*   *   *   * (and a half)

 

This is a happener from first spin. Immediately impressive.

It's nicely honest and sincere, not over-messed-around-with on the production front and gells together as if maybe they were blood brothers.

Pete Gow writes the songs and the band wraps them up with a plain and simple uncluttered treatment.

Last time I encountered anything that so squarely stopped me in my tracks I was standing three feet away from Jason Ringenberg as he Tenpole Tudored the stage with his right foot and worked a Glasgow audience into a lather With A Bible And A Gun.

England's finest, Michael Weston King, came close too when wowed a crowd at the same city's King Tut's.They are nearest to being 'same school' on Take It From Mojave which has all the power of God's Other Son from The Good Sons' 1995-issued SINGING THE GLORY DOWN.

Gow's the man who brings the basic ingredients to the studio - captivating lyrics, and melodies that are solid keepers.

This time around (it's their third EP) they did the session 'live' to come a little closer to how things are with an audience working up a sweat and bopping along.

On third or fourth listening, you start to sense a jangly Del Shannon Hats Off To Larry thing happening back there somewhere in the mix that doesn't sound in the least intentional but really makes this swing on a different level to that which you hear first time around. Whether a flook or a nice production touch, the handling of the organ (piano with gaffa tape over the strings?), brings a spot of extra magic to the opening track, Polariod.

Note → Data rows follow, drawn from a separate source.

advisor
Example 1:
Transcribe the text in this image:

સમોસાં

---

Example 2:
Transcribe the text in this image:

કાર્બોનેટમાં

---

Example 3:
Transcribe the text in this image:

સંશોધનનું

Mike Scott and The Waterboys are the only folks I know who have recorded anything quite as beautiful as Tilt-a-Whirl. It puts goose pimples on top of the goose pimples. As the track is playing, I am thinking: I wonder if anyone manages these guys?

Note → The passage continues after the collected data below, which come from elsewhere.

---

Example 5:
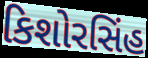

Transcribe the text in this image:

કિશોરસિંહ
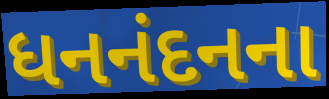
ધનનંદનના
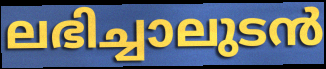
ലഭിച്ചാലുടൻ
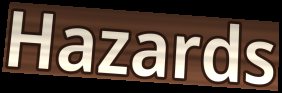
Hazards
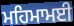
ਮਹਿਮਾਮਈ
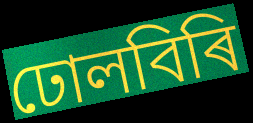
ঢোলবিৰি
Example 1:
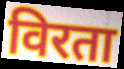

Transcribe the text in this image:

विरता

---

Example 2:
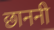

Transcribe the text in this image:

छाननी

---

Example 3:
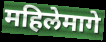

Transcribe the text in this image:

महिलेमागे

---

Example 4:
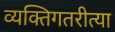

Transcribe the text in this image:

व्यक्तिगतरीत्या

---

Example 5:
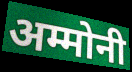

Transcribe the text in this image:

अम्मोनी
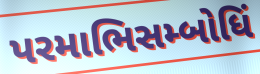
પરમાભિસમ્બોધિં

If there was a TV equivalent of Pop Idol for thinking people, I've found the winners of the first series.

Take It From Mojave provides some clues on where the band name came from. Case Hardin is a central character in Boston Teran's novel GOD IS A BULLET, set in the searing heat of the Californian desert where a couple are slaughtered in mysterious circumstances. In the song, Gow manages to ponder another story with a tragic ending which still has not been fully explained - the death of Gram Parsons. He takes the opportunity too, to reveal his own deep-rooted torments about his father's passing and the void that remains.

Turn Around, even more tortured than the rest, aches with the same feel as The Stones' White Horses and has the kind of integrity we expect these days from Steve Earle.

All that's left to be said is this:

My appetite is whetted. Now, I need to see this band live.